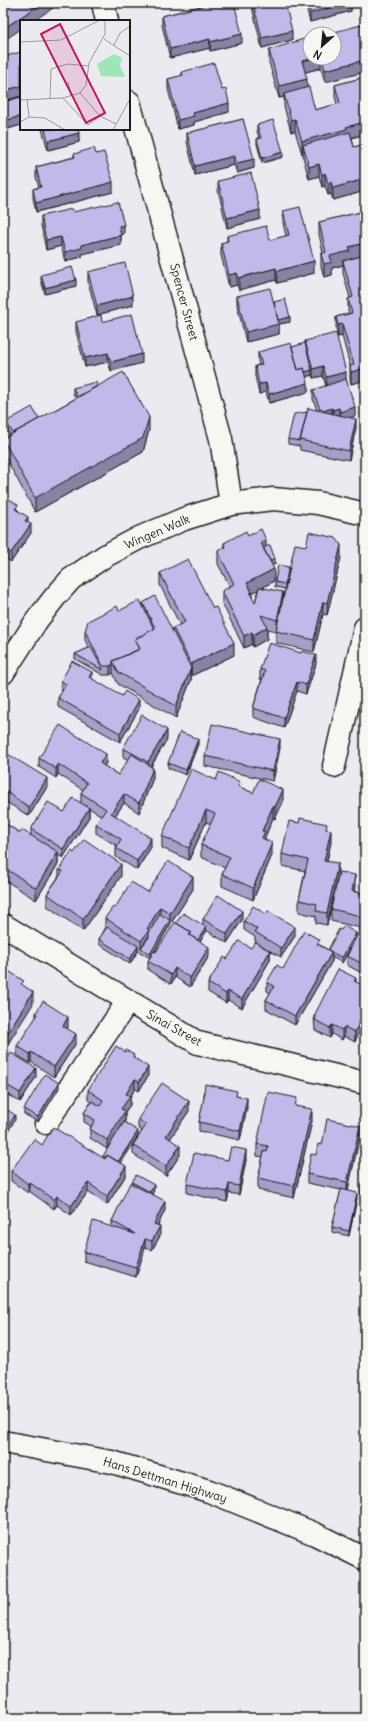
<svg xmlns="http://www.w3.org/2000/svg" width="368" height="1721" viewBox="0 0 368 1721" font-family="Delius,sans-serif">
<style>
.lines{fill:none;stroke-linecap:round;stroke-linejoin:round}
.minor-casing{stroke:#1c1c1c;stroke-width:25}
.minor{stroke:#f6f6f2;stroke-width:22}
.wall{fill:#a79fca;stroke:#1c1c1c;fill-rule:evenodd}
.shaded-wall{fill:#8882a4;stroke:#1c1c1c}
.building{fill:#c2b9eb;stroke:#1c1c1c}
.labels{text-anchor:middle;stroke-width:3;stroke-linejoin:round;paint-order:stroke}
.street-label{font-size:12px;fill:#1c1c1c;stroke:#f6f6f2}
.inset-road{fill:none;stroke:#99989c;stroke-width:1}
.view{fill:#c2185b;fill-opacity:0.15;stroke:#c2185b;stroke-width:2}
.inset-edge{fill:none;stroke:#1c1c1c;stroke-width:2}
</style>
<rect width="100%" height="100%" fill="#eceaf1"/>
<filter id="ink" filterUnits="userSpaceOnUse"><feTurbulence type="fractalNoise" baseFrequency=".025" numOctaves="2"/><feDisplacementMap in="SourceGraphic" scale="8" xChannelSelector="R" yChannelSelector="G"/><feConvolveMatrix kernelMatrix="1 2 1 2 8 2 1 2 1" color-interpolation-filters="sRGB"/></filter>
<g filter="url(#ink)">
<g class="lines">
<defs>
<path id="minor" d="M103 3 107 21
M129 102 221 439 231 504
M3 673 37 620 55 597 71 579 105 556 139 538 184 519 231 504 273 499 318 503 365 514
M334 766 365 628
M3 925 198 1043 365 1083
M46 1123 128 1001
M3 1442 112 1462 209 1491 315 1534 365 1559"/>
</defs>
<use href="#minor" class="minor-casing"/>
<use href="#minor" class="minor"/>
</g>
<path class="wall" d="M201 3 242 43 210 51V48L170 58 162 25V16L201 6Z
M251 3H285L292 40 262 48Z
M305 3H351V11L310 22Z
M269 50 310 58H334L325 82 321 68 305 72 307 87 315 110 337 104 335 97V85L365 77V134L352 138 354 147 365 144V191L333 200 331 194 328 195 325 186 322 187 319 176 309 179 303 157V153L302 154 295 131 291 132 284 106V97L279 98 269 62Z
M182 72 222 90 229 112 194 122V125L178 129 168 89V79L182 76Z
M21 97V125L4 130 3 128V102Z
M243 119 254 168 237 173 234 165 195 175 187 142V133Z
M257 125 283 157 262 163 257 144V139H259L257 130Z
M42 129H78L79 142 48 150Z
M74 154H96L113 192 36 212 33 198V189L39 187 36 177V167L74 157Z
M218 181 260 219 227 228 218 190Z
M283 211 314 273 277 283 276 280 239 290 237 285 229 287 221 255V243L227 242V236L270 240 286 236 283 223Z
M365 211V380L351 384 350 378V366L342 336 338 337 336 329V317L349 313 348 311V299L350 298 343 273V265L332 268V275L324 277 321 266V254L323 253 319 234V222Z
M73 212 124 234 121 235V245L82 254V257L65 261 61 246 46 250 41 225V216Z
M88 272 133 305 97 315 88 282Z
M41 275 76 286 45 294 41 280Z
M237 296 274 302 290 322 279 324V334L246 342 237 305Z
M76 322H102L142 363 111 371 108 362 85 367 76 331Z
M305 341 346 379 355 416 351 417 356 428 349 460 300 450V446L288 444V439L317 410 313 399V390L326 386 323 376 313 378 312 375 306 377 308 392 269 403 266 392 259 394 255 376V366L259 365 258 361V352L305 345Z
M97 386 149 430 143 452 35 512 3 453V439L10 435 6 427V422L39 419 76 398 73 394V388Z
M3 495 18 510 28 523 31 533 11 562 3 557Z
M248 536 266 547 275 564 272 565 274 581 263 587 283 601 285 589 275 587V582L289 572 341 557 327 615 323 614 314 652 276 643V631L267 629V639L253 647 252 644 244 648 222 603V591L230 587 218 564V551L224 548V543ZM258 590 255 603 252 596V593Z
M160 573 234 655 191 676V680L176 718 118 684 113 673 110 675H103L75 659V654L89 648 85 640V631L119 611 143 606V603L173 631V628L180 625 160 585Z
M316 664 306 694 297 691 284 728 253 717V708L262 679H260V669Z
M92 679 139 709 120 742 58 707V698L62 691 61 690V681Z
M167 739 151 767 153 778 139 813 124 803 115 816 151 847 137 870 116 857V848L117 846 96 833V824L102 816 89 808V817L63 858 58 855V864L36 900 3 879V822L20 833 31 835V829L64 812 81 802V793L83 790 58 774 56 778 39 767V758L106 763 104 766 118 775 129 760 123 757V748Z
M198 744 186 775 168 768V763Z
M280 748 273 781 205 766V756Z
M3 758 47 787 29 816 6 802 3 806Z
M216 780 240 787 253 793 283 802 275 819 273 818 265 837V840L272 855 253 900 222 886V874L225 868 201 857V845L211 824 206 822 189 860 162 848V836Z
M327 829 331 842 327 861 338 875 327 925 316 923V916L299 912V900L305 871 282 866V854Z
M59 870 121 876 83 931 47 906V894L59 876Z
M355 887 354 891 365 894V929L331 921V909Z
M193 889 170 925 155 951 156 952 176 923 203 925V919L242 920 227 943 206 930V932L200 942 209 956 190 987 175 977 171 984 148 970V961L150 958 138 951 130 964 99 944V939L105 929V918L115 908 148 892Z
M244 921 295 936 281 957 270 951V960L242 1008 228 1000 226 1003 208 992V983L227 959 251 948 270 951 255 941V937L244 930Z
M365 932V975L347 965V956L351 947 342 963 332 957V961L295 1025 266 1009V1000L270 993 267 991V982L283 969 320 945 328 950 356 937Z
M356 978 355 1042 344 1036 342 1040 332 1034 330 1038 315 1030 314 1016Z
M36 1013 68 1027 67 1029 76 1043 54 1077 31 1062 30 1063 17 1055V1046L36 1018Z
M134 1058 148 1076 139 1091 135 1089 130 1097V1105L125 1112V1121L107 1149 90 1138V1129L91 1126 84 1122V1113L91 1102 88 1100V1090Z
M3 1066 36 1077 20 1102 3 1092Z
M59 1088 38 1122 24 1114V1109Z
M204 1092 237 1096 247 1108 240 1140 199 1131V1122L204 1100Z
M297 1106 312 1121 294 1198 258 1190V1178L263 1157 257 1156V1144Z
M189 1111 170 1139 180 1155 166 1176 133 1154V1145L142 1131 138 1128V1119Z
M360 1135 348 1190 357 1198 349 1236 332 1232V1227L341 1190 307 1183V1174L322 1145Z
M138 1136 121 1163 126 1175 107 1205 88 1192 71 1215 57 1205 54 1209 29 1191 28 1193 11 1181V1171L42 1145 103 1158V1156Z
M228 1160H246L239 1195 229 1193 227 1202 187 1193V1184Z
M365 1171V1198L361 1197V1188Z
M132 1182 154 1190 152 1194 165 1210 158 1225 160 1236 152 1250 145 1248 136 1277 84 1261V1252L112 1227V1221L132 1184Z
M365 1219V1235H364V1226Z"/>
<path class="shaded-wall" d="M42 3H53V8L33 21H21V29L3 41V29Z
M347 3H351V11L310 22V13Z
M292 31V40L262 48V38Z
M242 34V43L210 51V42Z
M210 39V48L170 58V49Z
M314 58H321V68L302 73V61Z
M365 60V72L325 82V70Z
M307 79V91L284 94V97L279 98V86Z
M21 86V96L3 101V91Z
M229 103V112L194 122V125L178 129V120L193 113Z
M21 116V125L4 130V121Z
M295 119V131L291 132V120Z
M365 122V134L347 139 303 145V153L302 154V141L346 127Z
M79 133V142L48 150V141Z
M283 152V157L262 163V158Z
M234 156V165L195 175V166Z
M254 159V168L237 173V163Z
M319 164V176L309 179V167Z
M325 173V186L322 187V175Z
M365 179V191L333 200V188Z
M113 182V192L36 212V203Z
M331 182V194L328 195V183Z
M260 210V219L227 228V218Z
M124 225V234L119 235V226Z
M121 235V245L82 254V257L65 261V252L81 245Z
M61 237V246L46 250V240Z
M365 243V255L343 261V265L332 268V275L324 277V264L330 256 349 247Z
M314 261V273L277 283V271Z
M276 268V280L239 290V278Z
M237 273V285L229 287V275Z
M76 280V286L45 294V288Z
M133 296V305L97 315V306Z
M290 317V322L279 324V334L246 342V332L277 320Z
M342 324V336L338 337V325Z
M108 353V362L85 367V358Z
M142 354V363L111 371V362Z
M323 366V376L313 378V369Z
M365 368V380L351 384V372Z
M312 370V375L298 379V374Z
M346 372V381L326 387V377Z
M266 383V392L259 394V384Z
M308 383V392L269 403V394Z
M355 407V416L340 421V412Z
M332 408V417L323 411Z
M339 408V418L333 419V410Z
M149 417V430L143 452 35 512V498Z
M356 419V428L349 460V451Z
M28 517V526L25 521Z
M31 524V533L11 562V553Z
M266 540V552L263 554 261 543Z
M341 545V557L327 615V603Z
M275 559V564L267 568V563Z
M6 566V571L3 576V571Z
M289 567V572L285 589V584Z
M274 569V581L252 593V604L247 583Z
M283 592V604L277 632V620Z
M323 602V614L314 652V640Z
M267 627V639L253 647V635Z
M252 632V644L244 648V636Z
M234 643V655L191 676V664Z
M316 655V664L306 694V685Z
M113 664V673L110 675V666Z
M191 668V680L176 718V706Z
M92 672V681L89 677Z
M297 682V691L284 728V718Z
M139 700V709L120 742V733Z
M167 730V739L148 771V762Z
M198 739V744L186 775V770Z
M280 739V748L273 781V771Z
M106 754V763L100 772V763Z
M58 764V774L56 778V769Z
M153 768V778L139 813V803Z
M47 778V787L29 816V807Z
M283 790V802L275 819V807Z
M6 792V802L3 806V797Z
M124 794V803L111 822V813Z
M273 806V818L265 837V843L262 850V831Z
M89 808V817L63 858V849Z
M206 810V822L189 860V848Z
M331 830V842L324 873V861Z
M151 838V847L137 870V861Z
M272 843V855L253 900V888Z
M58 852V864L36 900V888Z
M338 863V875L327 925V913Z
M121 864V876L83 931V919Z
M355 875V887L352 903V891Z
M193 877V889L170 925 150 959V954L170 920V913Z
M160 907V919L141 948V941L147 929Z
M242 911V920L227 943V934Z
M206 927V932L196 948V943Z
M295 927V936L281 957V948Z
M356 933V938L342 963V958Z
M138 946V951L130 964V959Z
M209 947V956L190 987V978Z
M270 951V960L242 1008V999Z
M332 952V961L295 1025V1016Z
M175 968V977L171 984V975Z
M228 991V1000L226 1003V994Z
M33 992V1004L3 1052V1040Z
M365 1010V1019L355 1042V1032Z
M68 1017V1027L63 1035V1026Z
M332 1025V1034L330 1038V1028Z
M344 1027V1036L342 1040V1030Z
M76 1034V1043L54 1077V1067Z
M31 1052V1062L30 1063V1054Z
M148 1067V1076L139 1091V1082Z
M36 1068V1077L20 1102V1093Z
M135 1079V1089L130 1097V1105L125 1112V1121L107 1149V1140L121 1109 126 1094Z
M59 1083V1088L38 1122V1117Z
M247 1098V1108L240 1140V1131Z
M189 1101V1111L166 1145V1136Z
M312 1109V1121L294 1198V1186Z
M15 1115V1120L7 1133V1137L3 1143V1129L7 1123Z
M360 1126V1135L347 1192V1182Z
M138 1131V1136L117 1170V1165Z
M180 1146V1155L166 1176V1166Z
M246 1150V1160L239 1195V1186Z
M126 1166V1175L107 1205V1196Z
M29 1182V1191L28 1193V1184Z
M88 1183V1192L71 1215V1206Z
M229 1184V1193L227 1202V1192Z
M154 1185V1190L150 1197V1192Z
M357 1193V1198L349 1236V1231Z
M57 1196V1205L54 1209V1200Z
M165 1201V1210L154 1233V1224Z
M160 1226V1236L152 1250V1241Z
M145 1239V1248L136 1277V1267Z"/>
<path class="building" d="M3 3H42L3 29Z
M201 3H234L242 34 210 42V39L170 49 162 16 202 6Z
M253 3H285L292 31 262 38Z
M308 3H347L310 13Z
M365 24V60L325 70 322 58H334V34H327Z
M310 37V58H314L302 61 307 79 279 86 269 50Z
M21 52V86L3 91V57Z
M214 63 222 90 226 89 229 103 193 113 194 116 178 120 168 79 183 75 182 72Z
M365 77V122L346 127 347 129 302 141 295 119 291 120 284 94 309 87 315 110 340 103 335 85Z
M21 97V116L4 121 3 118V102Z
M243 119 254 159 237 163 234 156 195 166 187 133Z
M273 120 283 152 262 158 257 139 261 138 257 125Z
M45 129H78L79 133 48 141Z
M350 132 354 147 365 144V179L333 188 331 182 328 183 325 173 322 175 319 164 309 167 303 145Z
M94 148 96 154 104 152 113 182 36 203 33 189 41 187 36 167 75 157 74 154Z
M251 173 260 210 227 218 218 181Z
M118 202 124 225 119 226 121 235 81 245 82 248 65 252 61 237 46 240 41 216 72 209 73 212Z
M300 207 314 261 277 271 276 268 239 278 237 273 229 275 221 243 228 241 227 236 266 226 270 240 289 235 283 211Z
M365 211V243L349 247 350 251 330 256 332 262 324 264 321 254 326 252 319 222Z
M365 255V368L351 372 350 366 354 365 342 324 338 325 336 317 352 313 348 299 353 297 343 261Z
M125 263 133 296 97 306 88 272Z
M72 267 76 280 45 288 41 275Z
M270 288 279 324 246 332 237 296Z
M285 299 290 317 278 320 274 302Z
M132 314 142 354 111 362 108 353 85 358 76 322 101 315 102 322Z
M336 333 346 372 326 377 323 366 313 369 305 341Z
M291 343 298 370 304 368 308 383 269 394 266 383 259 384 255 366 262 365 258 352Z
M305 343 312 370 305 372 304 368 298 370 292 347Z
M123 372 149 417 143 438 35 498 3 439Z
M346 379 355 407 340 412 339 408 333 410 332 408 323 411 322 408 320 409 313 390Z
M96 382 97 386 77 397 73 388Z
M32 407 39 419 13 433 6 422Z
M308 408 356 419 349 451 300 440Z
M307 412 300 441 288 439 294 414Z
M3 495 18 505 15 509 28 517 25 521 31 524 11 553 3 548Z
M261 529 266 540 261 543 274 569 247 583 252 592 250 593 255 603 259 587 283 592 277 620 261 615 267 627 253 635 252 632 244 636 222 591 234 584 218 551 226 547 224 543 246 531 248 536Z
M309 532 336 538 341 545 327 603 323 602 314 640 276 631 295 544 306 546Z
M270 545 275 559 270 561 263 548Z
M188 559 213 608 216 607 234 643 191 664 173 628 185 622 160 573Z
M3 564 6 566 3 571Z
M278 565 289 567 285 584 275 582Z
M155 596 191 668 176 706 118 672 113 661 140 649 135 639 155 628 143 603Z
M140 600 154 629 135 639V642L139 649 113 661V664L110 666H103L85 631 88 621 117 606 119 611Z
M269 643 301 653 302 651 316 655 306 685 297 682 284 718 253 708 265 671 260 669Z
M91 647 103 670 75 654Z
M72 661 92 672 89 677 122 696 125 691 139 700 120 733 58 698 66 684 61 681Z
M142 715 167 730 148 762 123 748Z
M212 724 280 739 273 771 205 756Z
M60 725 106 754 100 763 118 775 132 754 153 768 139 803 124 794 111 813 151 838 137 861 116 848 121 839 96 824 106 809 81 793 87 783 58 764 56 769 39 758Z
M180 732 198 739 186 770 168 763Z
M6 753 47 778 29 807 6 792 3 797V758Z
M191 769 216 780 219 772 240 782 238 786 253 793 259 779 283 790 275 807 273 806 262 831H265L262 838 272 843 253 888 222 874 230 857 201 845 215 814 206 810 189 848 162 836Z
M73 798 89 808 63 849 31 829 48 802 64 812Z
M300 818 327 824 326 829 331 830 324 861 338 863 327 913 316 911 317 904 299 900 308 860 282 854 289 821 299 823Z
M3 822 20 833 22 830 58 852 36 888 3 867Z
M84 839 121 864 83 919 47 894 63 871 59 870 72 851 74 853Z
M168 861 193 877 170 913 160 907 147 929 149 930 141 941 105 918 113 907 115 908 131 882 148 892Z
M339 872 355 875 352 891 365 894V917L331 909Z
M218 895 242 911 227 934 203 919Z
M253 906 266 914 268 911 295 927 281 948 255 932 257 929 244 921Z
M183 913 206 927 198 940 191 936V932L176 923Z
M160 914 170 920 150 954 141 948 149 937V933Z
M175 922 191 932 189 935 209 947 190 978 175 968 171 975 148 961 154 951 156 952Z
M344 926 356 933 342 958 328 950 339 929 341 930Z
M107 927 138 946 130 959 99 939Z
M360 929 365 932V965L347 956Z
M304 931 320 940 317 944 332 952 295 1016 266 1000 274 986 267 982 277 965 283 969Z
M239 941 251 948 255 942 270 951 242 999 228 991 226 994 208 983 224 957 227 959Z
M338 969 356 978 354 981 365 986V1010L355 1032 344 1027 342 1030 332 1025 330 1028 315 1020 316 1017 314 1016Z
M7 970 24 981 21 984 33 992 3 1040V977Z
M43 1001 68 1017 63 1026 76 1034 54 1067 31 1052 30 1054 17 1046 38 1014 36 1013Z
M116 1046 125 1052 126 1050 134 1055 133 1057 148 1067 139 1082 135 1079 126 1094 130 1096 121 1109 125 1111 107 1140 90 1129 95 1120 84 1113 92 1101 100 1106 103 1100 88 1090Z
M11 1053 36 1068 20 1093 3 1083V1066Z
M45 1074 59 1083 38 1117 24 1109Z
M162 1083 189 1101 166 1136 180 1146 166 1166 133 1145 146 1125 138 1119Z
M205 1084 237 1091 236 1096 247 1098 240 1131 199 1122 205 1092H204Z
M268 1092 297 1098 295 1106 312 1109 294 1186 258 1178 264 1151 267 1152 268 1146 257 1144Z
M3 1107 15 1115 7 1128V1123L3 1121Z
M327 1119 360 1126 347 1182 307 1174 311 1154 316 1155 318 1144 322 1145Z
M3 1121 7 1123 3 1129Z
M124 1122 138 1131 118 1162 107 1155 106 1157 103 1156Z
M53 1127 105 1159 107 1155 126 1166 107 1196 88 1183 71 1206 57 1196 54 1200 29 1182 28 1184 11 1171 34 1139 42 1145Z
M231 1147 246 1150 239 1186 229 1184 227 1192 187 1184 194 1153 228 1160Z
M365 1171V1189L361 1188Z
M136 1175 154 1185 150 1192 132 1182Z
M130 1183 165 1201 154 1224 160 1226 152 1241 145 1239 136 1267 84 1252 93 1221 135 1234 112 1221Z
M341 1189 357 1193 349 1231 332 1227Z"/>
</g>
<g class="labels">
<g class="street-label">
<text transform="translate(184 302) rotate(75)" y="4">Spencer Street</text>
<text transform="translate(157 532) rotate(-23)" y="4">Wingen Walk</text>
<text transform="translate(174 1028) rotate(29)" y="4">Sinai Street</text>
<text transform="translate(165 1480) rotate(17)" y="4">Hans Dettman Highway</text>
</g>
</g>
<g transform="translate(20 20)">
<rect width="110" height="110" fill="#eceaf1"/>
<path d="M94 34 102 38 100 45 105 57 81 56 77 44Z" fill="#9de6b5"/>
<path class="inset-road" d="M84 19 110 36M0 22 41 20 80 0M94 25 100 13 110 6M48 62 51 76M60 73 80 96 96 104M30 78 31 49 48 44 69 46M43 78 68 105 80 96M7 79 9 97M0 80 43 78 60 73 66 65 69 43 85 14V0M0 102 9 97 25 98 45 110M93 110 110 79"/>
<path class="view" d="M40 4 85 93 66 103 21 14Z"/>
<rect width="110" height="110" class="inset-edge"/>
</g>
<rect width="368" height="1721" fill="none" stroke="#f6f6f2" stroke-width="16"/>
<rect x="8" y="8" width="352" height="1705" fill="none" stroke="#1c1c1c" stroke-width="1.5" filter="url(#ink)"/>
<g transform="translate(322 46) rotate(207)"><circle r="19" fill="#f6f6f2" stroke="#9f9f9c"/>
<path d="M0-3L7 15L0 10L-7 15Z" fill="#1c1c1c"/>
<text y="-6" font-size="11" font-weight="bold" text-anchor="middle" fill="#1c1c1c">N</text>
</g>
</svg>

********

** Exercise objective **
Copy out every line from the records that has the word "lines".

** Answer to this task **
.lines{fill:none;stroke-linecap:round;stroke-linejoin:round}
<g class="lines">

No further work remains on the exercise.